**Prompt**
Please give again, word for word, each line that falls between the line with "Kościół, jako wspólnotę wiernych, to już lata" and the end of the data, inclusive.

**The records**
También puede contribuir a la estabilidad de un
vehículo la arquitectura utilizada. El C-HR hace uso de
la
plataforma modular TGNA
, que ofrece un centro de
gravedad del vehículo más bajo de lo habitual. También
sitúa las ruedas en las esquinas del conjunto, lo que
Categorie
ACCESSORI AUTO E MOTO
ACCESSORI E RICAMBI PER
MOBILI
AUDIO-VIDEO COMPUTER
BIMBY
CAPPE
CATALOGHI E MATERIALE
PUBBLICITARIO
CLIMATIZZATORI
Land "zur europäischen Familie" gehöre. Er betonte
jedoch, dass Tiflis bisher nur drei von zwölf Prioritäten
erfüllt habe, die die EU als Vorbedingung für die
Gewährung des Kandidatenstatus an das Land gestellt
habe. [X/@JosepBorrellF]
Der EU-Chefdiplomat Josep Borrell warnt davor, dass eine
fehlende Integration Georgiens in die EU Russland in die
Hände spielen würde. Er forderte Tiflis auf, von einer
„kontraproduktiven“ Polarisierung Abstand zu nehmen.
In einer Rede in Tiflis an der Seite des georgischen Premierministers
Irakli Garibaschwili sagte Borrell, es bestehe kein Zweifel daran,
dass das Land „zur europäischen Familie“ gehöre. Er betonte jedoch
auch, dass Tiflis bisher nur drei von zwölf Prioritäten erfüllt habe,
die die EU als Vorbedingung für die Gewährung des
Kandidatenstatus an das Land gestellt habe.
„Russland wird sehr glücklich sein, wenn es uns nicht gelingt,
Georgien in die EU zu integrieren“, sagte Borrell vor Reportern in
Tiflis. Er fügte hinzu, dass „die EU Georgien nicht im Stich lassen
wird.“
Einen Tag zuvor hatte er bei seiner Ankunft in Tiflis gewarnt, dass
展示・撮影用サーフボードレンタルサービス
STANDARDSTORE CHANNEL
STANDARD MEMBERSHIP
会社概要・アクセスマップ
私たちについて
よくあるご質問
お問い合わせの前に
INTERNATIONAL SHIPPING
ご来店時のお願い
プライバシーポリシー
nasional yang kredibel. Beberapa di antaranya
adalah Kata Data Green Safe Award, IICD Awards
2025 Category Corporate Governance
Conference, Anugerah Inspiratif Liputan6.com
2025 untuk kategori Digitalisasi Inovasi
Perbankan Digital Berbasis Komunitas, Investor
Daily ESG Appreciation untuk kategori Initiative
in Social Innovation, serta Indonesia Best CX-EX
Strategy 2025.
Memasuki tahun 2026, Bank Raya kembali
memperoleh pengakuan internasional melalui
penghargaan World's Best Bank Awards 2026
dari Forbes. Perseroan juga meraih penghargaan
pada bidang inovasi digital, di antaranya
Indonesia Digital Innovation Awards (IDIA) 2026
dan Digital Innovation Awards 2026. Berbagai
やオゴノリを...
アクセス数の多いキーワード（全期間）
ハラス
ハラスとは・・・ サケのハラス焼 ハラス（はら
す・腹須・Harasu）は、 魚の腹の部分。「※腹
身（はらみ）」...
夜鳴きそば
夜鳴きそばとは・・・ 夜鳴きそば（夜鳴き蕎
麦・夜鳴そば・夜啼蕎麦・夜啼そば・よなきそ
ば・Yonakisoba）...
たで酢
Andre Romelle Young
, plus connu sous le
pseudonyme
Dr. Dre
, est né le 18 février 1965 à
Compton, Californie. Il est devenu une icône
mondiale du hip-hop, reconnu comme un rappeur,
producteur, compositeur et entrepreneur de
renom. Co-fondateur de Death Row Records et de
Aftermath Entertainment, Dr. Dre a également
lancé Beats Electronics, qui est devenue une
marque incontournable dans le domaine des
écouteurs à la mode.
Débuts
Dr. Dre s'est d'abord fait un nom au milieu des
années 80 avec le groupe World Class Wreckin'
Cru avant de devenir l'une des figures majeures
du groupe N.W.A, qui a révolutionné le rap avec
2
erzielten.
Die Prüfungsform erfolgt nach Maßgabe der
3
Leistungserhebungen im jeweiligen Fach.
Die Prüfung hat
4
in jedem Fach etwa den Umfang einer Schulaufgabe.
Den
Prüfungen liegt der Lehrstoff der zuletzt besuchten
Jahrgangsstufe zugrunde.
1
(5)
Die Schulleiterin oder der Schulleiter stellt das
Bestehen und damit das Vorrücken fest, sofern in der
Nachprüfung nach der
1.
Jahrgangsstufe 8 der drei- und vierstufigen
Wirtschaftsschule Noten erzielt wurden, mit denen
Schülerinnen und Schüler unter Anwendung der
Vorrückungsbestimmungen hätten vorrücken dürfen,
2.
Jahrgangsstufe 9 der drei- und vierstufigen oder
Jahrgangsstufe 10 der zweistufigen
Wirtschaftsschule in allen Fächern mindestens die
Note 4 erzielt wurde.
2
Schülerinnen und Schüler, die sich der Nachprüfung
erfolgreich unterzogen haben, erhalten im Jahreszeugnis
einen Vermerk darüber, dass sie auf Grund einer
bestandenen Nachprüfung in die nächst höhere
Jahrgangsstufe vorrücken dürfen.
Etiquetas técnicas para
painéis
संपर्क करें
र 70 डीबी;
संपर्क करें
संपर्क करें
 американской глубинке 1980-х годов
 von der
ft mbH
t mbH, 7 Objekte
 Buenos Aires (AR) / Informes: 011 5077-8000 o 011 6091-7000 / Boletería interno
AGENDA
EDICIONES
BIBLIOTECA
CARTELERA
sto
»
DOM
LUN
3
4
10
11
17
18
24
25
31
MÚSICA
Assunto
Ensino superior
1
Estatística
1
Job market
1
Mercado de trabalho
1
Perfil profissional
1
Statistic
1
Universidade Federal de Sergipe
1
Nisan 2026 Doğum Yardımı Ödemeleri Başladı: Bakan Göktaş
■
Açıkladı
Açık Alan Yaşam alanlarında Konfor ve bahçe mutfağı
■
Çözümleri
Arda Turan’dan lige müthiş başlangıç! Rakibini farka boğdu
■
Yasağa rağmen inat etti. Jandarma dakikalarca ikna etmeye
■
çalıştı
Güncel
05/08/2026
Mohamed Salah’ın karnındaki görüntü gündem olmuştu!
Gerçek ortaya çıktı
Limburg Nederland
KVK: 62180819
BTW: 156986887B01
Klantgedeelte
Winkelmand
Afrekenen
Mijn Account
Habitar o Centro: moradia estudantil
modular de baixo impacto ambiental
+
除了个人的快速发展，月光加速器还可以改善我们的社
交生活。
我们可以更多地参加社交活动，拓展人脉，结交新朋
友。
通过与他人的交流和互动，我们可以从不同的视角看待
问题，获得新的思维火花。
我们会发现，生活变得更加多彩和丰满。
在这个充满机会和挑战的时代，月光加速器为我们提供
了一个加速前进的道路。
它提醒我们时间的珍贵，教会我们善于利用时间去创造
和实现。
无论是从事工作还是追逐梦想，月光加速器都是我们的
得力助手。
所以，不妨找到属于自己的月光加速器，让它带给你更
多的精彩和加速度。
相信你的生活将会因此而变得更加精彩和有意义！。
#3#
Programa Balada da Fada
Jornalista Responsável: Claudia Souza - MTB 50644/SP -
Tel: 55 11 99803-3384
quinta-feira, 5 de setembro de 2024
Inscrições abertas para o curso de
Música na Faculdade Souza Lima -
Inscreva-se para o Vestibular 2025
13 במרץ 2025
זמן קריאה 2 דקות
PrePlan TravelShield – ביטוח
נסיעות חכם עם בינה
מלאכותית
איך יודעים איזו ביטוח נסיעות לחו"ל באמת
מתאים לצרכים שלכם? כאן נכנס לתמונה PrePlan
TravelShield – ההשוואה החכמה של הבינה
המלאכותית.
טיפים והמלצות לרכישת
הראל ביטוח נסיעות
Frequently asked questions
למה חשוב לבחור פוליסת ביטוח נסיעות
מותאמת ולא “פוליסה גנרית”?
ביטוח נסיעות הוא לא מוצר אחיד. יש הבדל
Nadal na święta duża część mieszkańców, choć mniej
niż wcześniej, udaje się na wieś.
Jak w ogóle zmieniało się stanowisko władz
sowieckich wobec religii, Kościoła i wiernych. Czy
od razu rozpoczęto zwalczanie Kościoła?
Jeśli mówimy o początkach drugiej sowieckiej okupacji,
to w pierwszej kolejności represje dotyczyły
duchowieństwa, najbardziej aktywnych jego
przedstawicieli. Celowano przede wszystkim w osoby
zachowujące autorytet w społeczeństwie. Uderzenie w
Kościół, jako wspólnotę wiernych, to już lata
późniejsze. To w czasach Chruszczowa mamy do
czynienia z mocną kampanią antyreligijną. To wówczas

**Solution to this problem**
Kościół, jako wspólnotę wiernych, to już lata
późniejsze. To w czasach Chruszczowa mamy do
czynienia z mocną kampanią antyreligijną. To wówczas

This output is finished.